* **Document extract**:
We employed several approaches to examine the given hypothesis, including (1) serial truncations of the carboxyl terminus, (2) scanning the C-terminus of SERTs for motifs that are required for expression of functional transporter, (3) localization by confocal laser scanning microscopy, biochemical characterization (binding studies, uptake studies), (4) bacterial expression of SERT with a C-terminally fused GFP tag , (5) coimmunoprecipitation of the misfolded mutant with calnexin , and (6) test for possible chemical and pharmacological chaperone effects of SERT.
Here we studied the importance of the C-terminus in trafficking and folding of human SERT. Serial truncations followed by mutagenesis identified sequence spots (PG601,602, RII607–609) within the C-terminus relevant for export of SERT from the endoplasmic reticulum (ER). RI607,608 is homologous to the RL-motif that in other SLC6 family members provides a docking site for the COPII component Sec24D. The primary defect resulting from mutation at PG601,602 and RI607,608 was impaired folding, because mutated transporters failed to bind the inhibitor [3H]imipramine. In contrast, when retained in the ER (e.g. by dominant negative Sar1) the wild-type transporter bound [3H]imipramine with an affinity comparable to surface-expressed transporter. SERT-RI607,608AA and SERT-RII607–609AAA were partially rescued by treatment of cells with the nonspecific chemical chaperone DMSO or the specific pharmacochaperone ibogaine (which binds to the inward-facing conformation of SERT) but not by other classes of ligands (inhibitors, substrates, amphetamines).
These observations (i) demonstrate a hitherto unappreciated role of the C-terminus in the folding of SERT, (ii) indicate that the folding trajectory proceeds via an inward-facing intermediate and (iii) suggest a model where the RI-motif plays a crucial role in preventing premature Sec24-recruitment and export of incorrectly folded transporters.

* **Exercise data**:

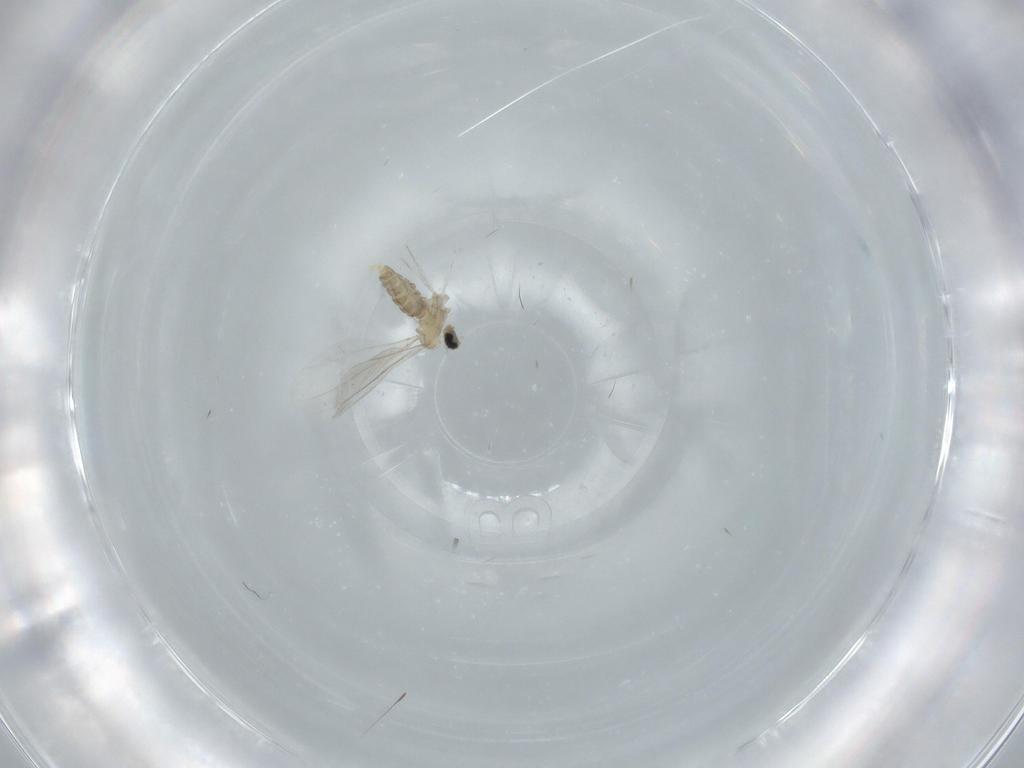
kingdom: Animalia
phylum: Arthropoda
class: Insecta
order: Diptera
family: Cecidomyiidae
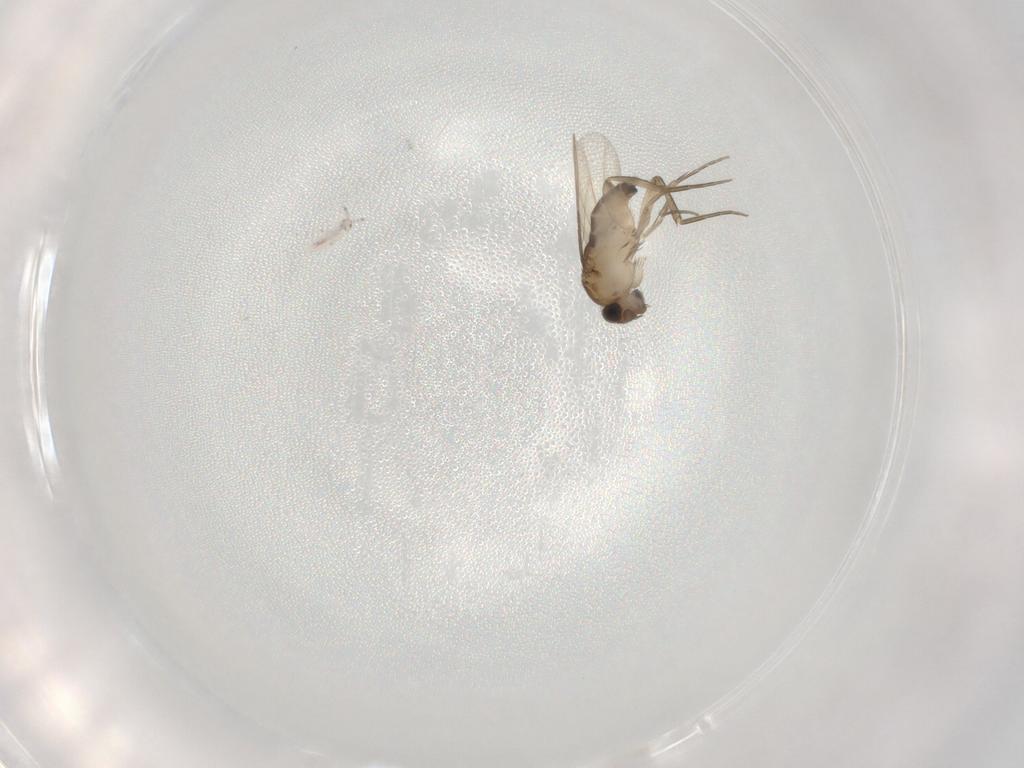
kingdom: Animalia
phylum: Arthropoda
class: Insecta
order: Diptera
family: Phoridae
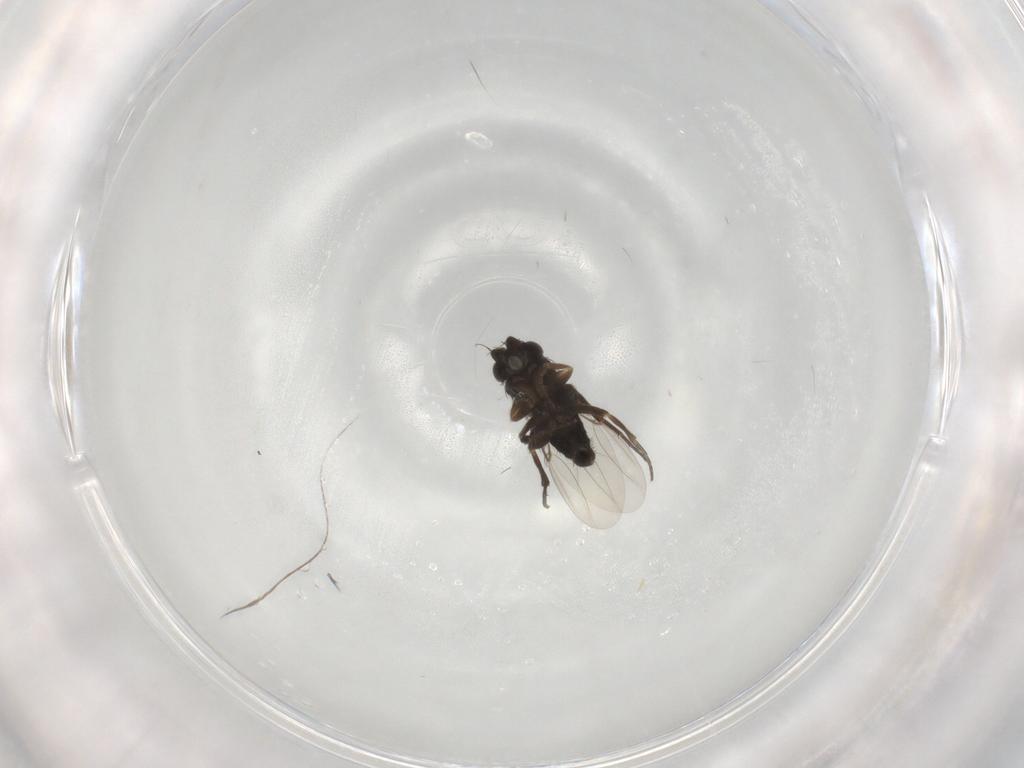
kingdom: Animalia
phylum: Arthropoda
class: Insecta
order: Diptera
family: Phoridae
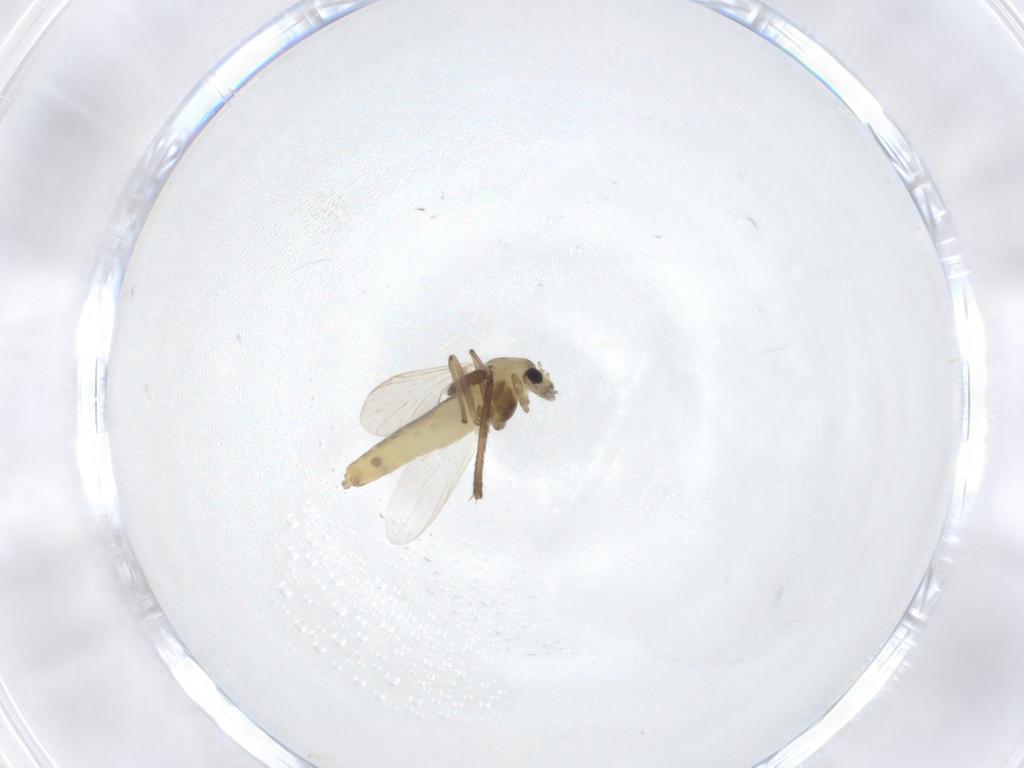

* **Using the information**:
1. Translate this sentence from the serotonin transporter text into Spanish: "Here we studied the importance of the C-terminus in trafficking and folding of human SERT."
2. Quote the stretch of the serotonin transporter text from "These observations (i)" through "incorrectly folded transporters.".
3. The serotonin transporter text names the classes of ligands that did not rescue the mutated transporters. List them.
The records have no connection to the serotonin transporter text.

* **Written responses**:
1. Aquí estudiamos la importancia del extremo C-terminal en el tráfico y el plegamiento del SERT humano.

2.
These observations (i) demonstrate a hitherto unappreciated role of the C-terminus in the folding of SERT, (ii) indicate that the folding trajectory proceeds via an inward-facing intermediate and (iii) suggest a model where the RI-motif plays a crucial role in preventing premature Sec24-recruitment and export of incorrectly folded transporters.

3.
- inhibitors
- substrates
- amphetamines